From egemonic currency to monetary hegemony
The question is very simple: everything will go on as he went forward in recent decades ( growth based on imbalances and decrease during periods of correction of these imbalances ) or we are really at the beginning of a change?
Obviously no one has an answer. However, many observers agree with the belief that this change, if it arrives, will come trough the reform of the international monetary and financial system.
We could summarize them with another question: are we doomed to live in a monetary system where a dominant currency (the pound yesterday, today the dollar) pulls the ranks of the Great Game, or are we moving towards a system where monetary rules guide the world?
In other words: we will live again under a dominant currency or a monetary hegemony?
Do not think that an idle question. At Bretton Woods’s time, the alternative was between the U.S. dollar and the bancor Keynesian, a unit of account managed by a kind of international central bank, designed to measure and compensate for the international trade. A coin that is not planned to be a store of value, but a currency similar to the imaginary coin of the Middle Ages.
The Keynes’s was shelved and was chosen the White plan, the U.S. negotiator, which in fact confirmed the logic of the dominant currency. So the dollar as a medium of exchange, unit of account and store of value.
Since then the world has changed a lot, but not so much. It ‘changed because the euro, which even before a currency is a political project . But it’s difficult to reverse habits.

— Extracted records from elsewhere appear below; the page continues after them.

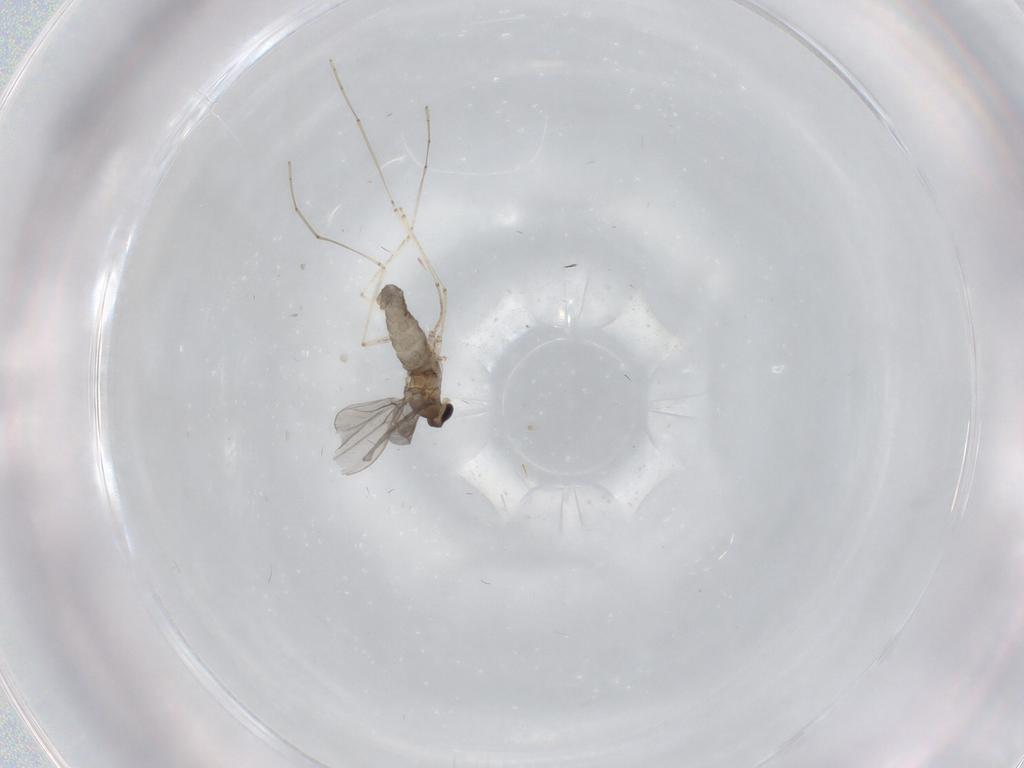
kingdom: Animalia
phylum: Arthropoda
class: Insecta
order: Diptera
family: Cecidomyiidae
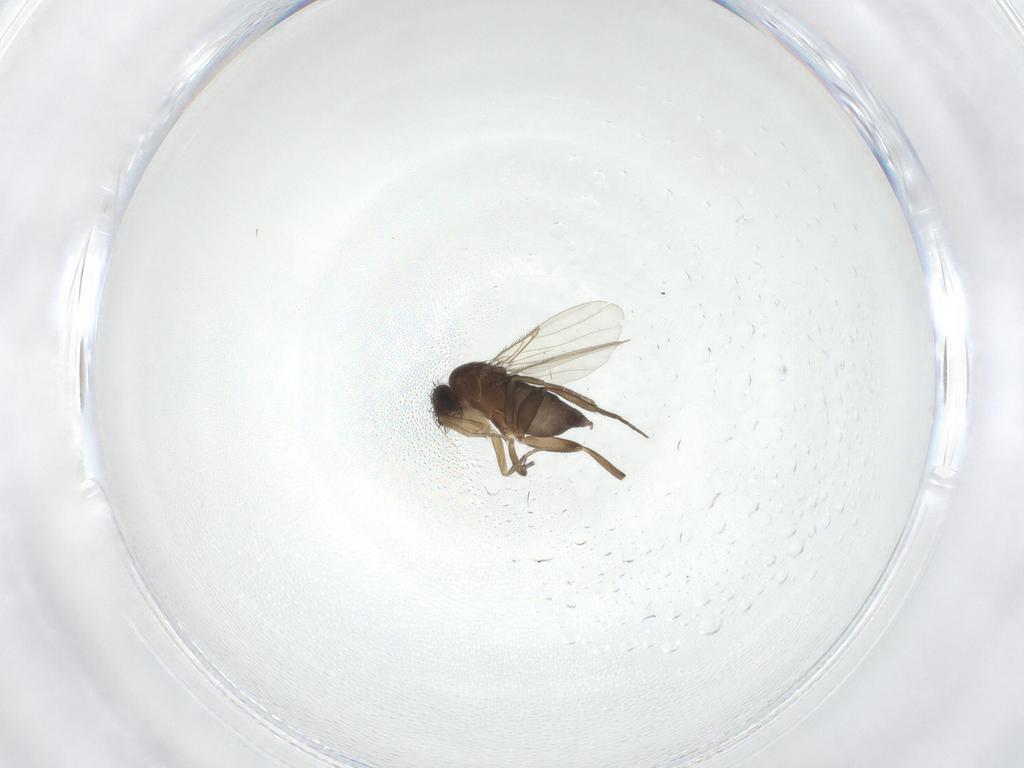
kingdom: Animalia
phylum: Arthropoda
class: Insecta
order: Diptera
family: Phoridae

To give you an idea of how much weight the legacy of the dominant currency (the dollar) on the present, we can read an article written recently by the ECB in its annual report on the international role of the euro entitled “History, gravity and international finance “, where it is estimated that about 15% of the investment choices of those who buy bonds Americans today can be explained by decisions and motivations older than 70 years. In other words: the hegemony of the dollar still depends of its historical heritage. And this explains his miraculous performance .
It ‘s the history that, writes the ECB, “plays a role in geography of international finance”.
This does not mean that these processes are not subject to change. The ECB itself in its report known as the debate on the evolution of the monetary system toward a multipolar structure based primarily on the dollar, euro and the Chinese renminbi tomorrow , could be a landing even desirable. A tripolar system, writes the ECB, would be able to handle payments imbalances more effectively than a hegemonic “relieving the Triffin dilemma “.
But there is another way to arrive at a substantial reform of the international monetary and financial system. What does not pass by the states – the much desired and never hinged New Bretton Woods – but by supranational entities, in homage to another trilemma, that of Rodrik .
The euro model, in short.
The euro, indeed, don’t wants to be a dominant currency but a government practice.
The data of the European Central Bank, which every year counts the amount of euro in central banks’s reserves shows that this share is still fluctuates between 20 and 25%. The share of the euro in the debt market, and the euro-denominated bonds to total debt issued in the world has increased from 26.5% in 1999 to 39.4 in 2006, and then retrace because of the crisis. the the Euro is important, but clearly not hegemonic.
Finally, the share of the euro used in international trade remains very pronounced within the EU (62.5% at the end of 2011) and also in non-EU countries. A study of the WTO shows that the total volume of payments in euro is close to 40% percent, compared with a market share of just over 25%. More then payments in dollars. But the dollar remains the protagonist in the oil trade. Another historical legacy, of course.
In short, the euro currency, as store of value, unit of account and medium of exchange, can aspire to a decent second place in the world, but certainly not to undermine the dollar’s hegemony.
Also because it is not the ambition of those who built the euro.
This lack of interest, however, lies another form of hegemony.
The hegemonic nature of the euro, however, is very different from that expressed by the dollar. The euro was not meant to become the international currency. The euro was meant to internationalize a modus operandi in the management of currency and finance that sees central banks and other regulatory entities as custodians, and together architects, of the new financial and monetary system with the states on the background.
It does not matter how many the reserve currencies are. The point is that all the reserve currencies (and thus the states which express them) share the same set of rules.
This is the terrain of political confrontation between the euro and the dollar. Not just the volume of payments or reserves they express.
This is the fork in the road in front of which we are.